*** Begin section ***

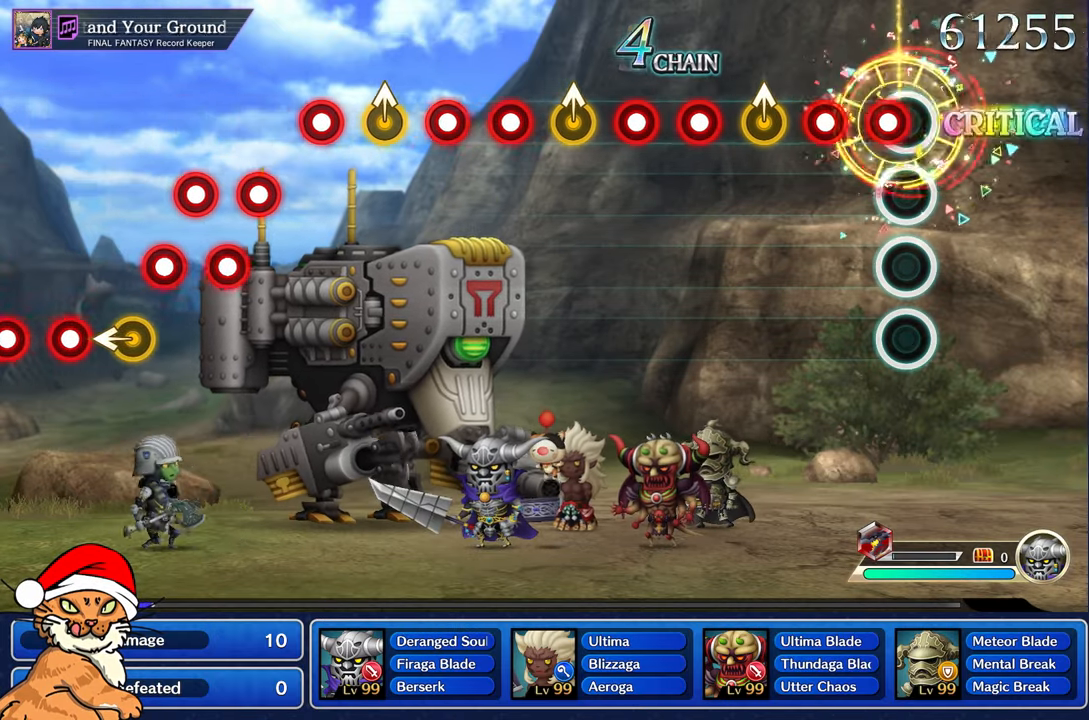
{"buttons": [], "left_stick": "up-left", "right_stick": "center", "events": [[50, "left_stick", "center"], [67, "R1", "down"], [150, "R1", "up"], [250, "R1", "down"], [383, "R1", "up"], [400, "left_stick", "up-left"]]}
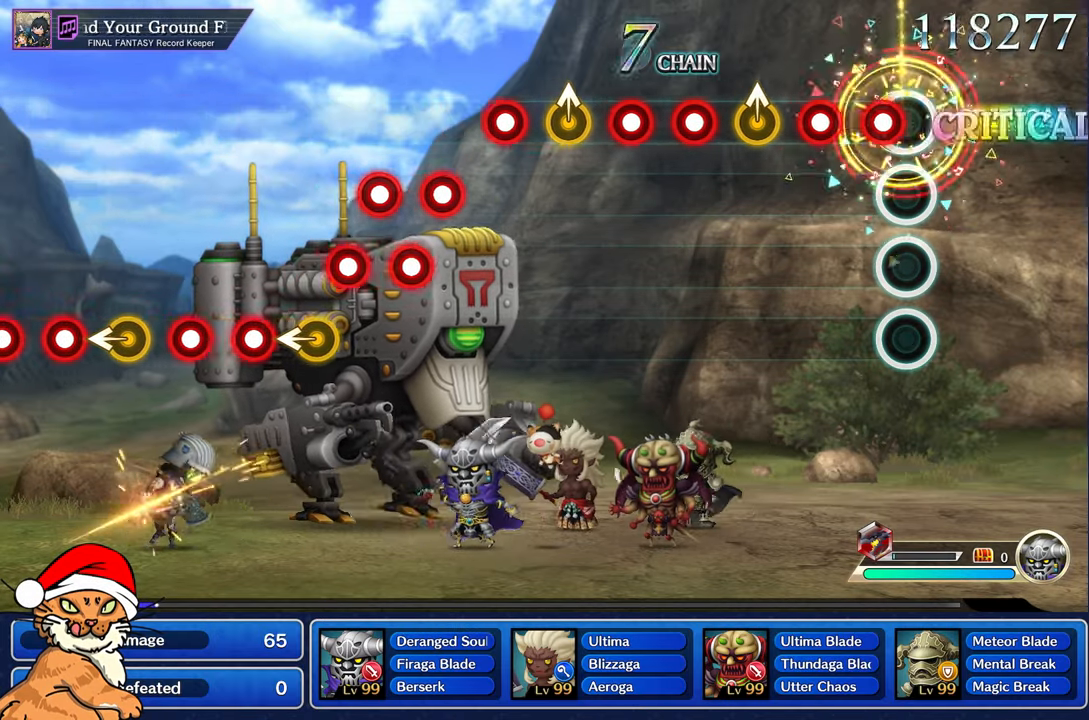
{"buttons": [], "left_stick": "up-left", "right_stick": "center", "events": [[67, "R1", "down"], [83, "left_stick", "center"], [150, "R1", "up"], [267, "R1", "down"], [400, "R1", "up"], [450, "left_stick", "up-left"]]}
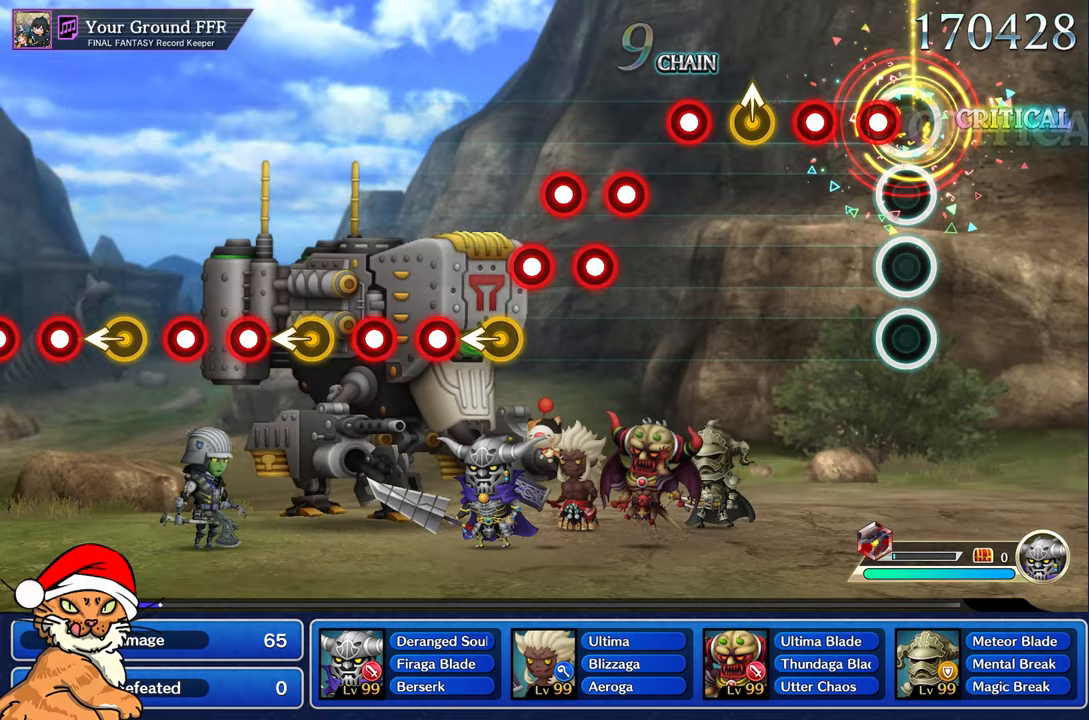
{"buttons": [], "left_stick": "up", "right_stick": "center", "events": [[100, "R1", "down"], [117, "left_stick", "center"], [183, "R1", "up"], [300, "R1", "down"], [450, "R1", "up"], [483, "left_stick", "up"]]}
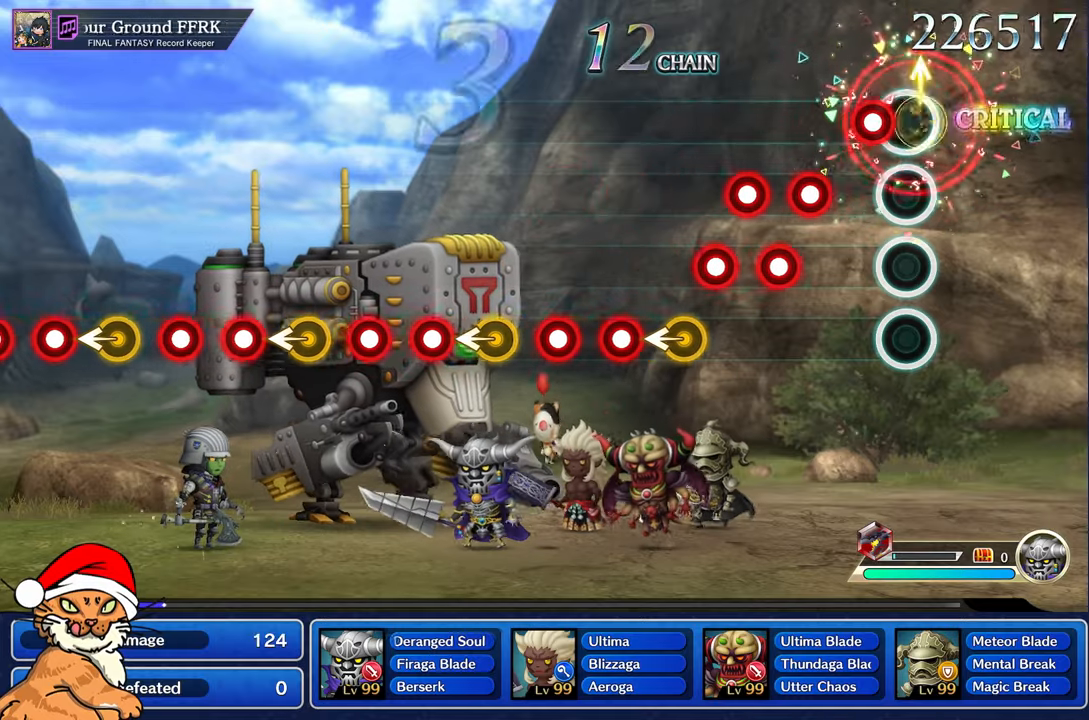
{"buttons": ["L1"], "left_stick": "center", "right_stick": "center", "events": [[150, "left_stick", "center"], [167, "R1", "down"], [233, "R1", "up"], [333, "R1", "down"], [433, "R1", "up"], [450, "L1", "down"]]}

*** End section ***

**Task requirements**
All lines above must be repeated exactly, and the pictures must be omitted.

**Solution for this problem**
{"buttons": [], "left_stick": "up-left", "right_stick": "center", "events": [[50, "left_stick", "center"], [67, "R1", "down"], [150, "R1", "up"], [250, "R1", "down"], [383, "R1", "up"], [400, "left_stick", "up-left"]]}
{"buttons": [], "left_stick": "up-left", "right_stick": "center", "events": [[67, "R1", "down"], [83, "left_stick", "center"], [150, "R1", "up"], [267, "R1", "down"], [400, "R1", "up"], [450, "left_stick", "up-left"]]}
{"buttons": [], "left_stick": "up", "right_stick": "center", "events": [[100, "R1", "down"], [117, "left_stick", "center"], [183, "R1", "up"], [300, "R1", "down"], [450, "R1", "up"], [483, "left_stick", "up"]]}
{"buttons": ["L1"], "left_stick": "center", "right_stick": "center", "events": [[150, "left_stick", "center"], [167, "R1", "down"], [233, "R1", "up"], [333, "R1", "down"], [433, "R1", "up"], [450, "L1", "down"]]}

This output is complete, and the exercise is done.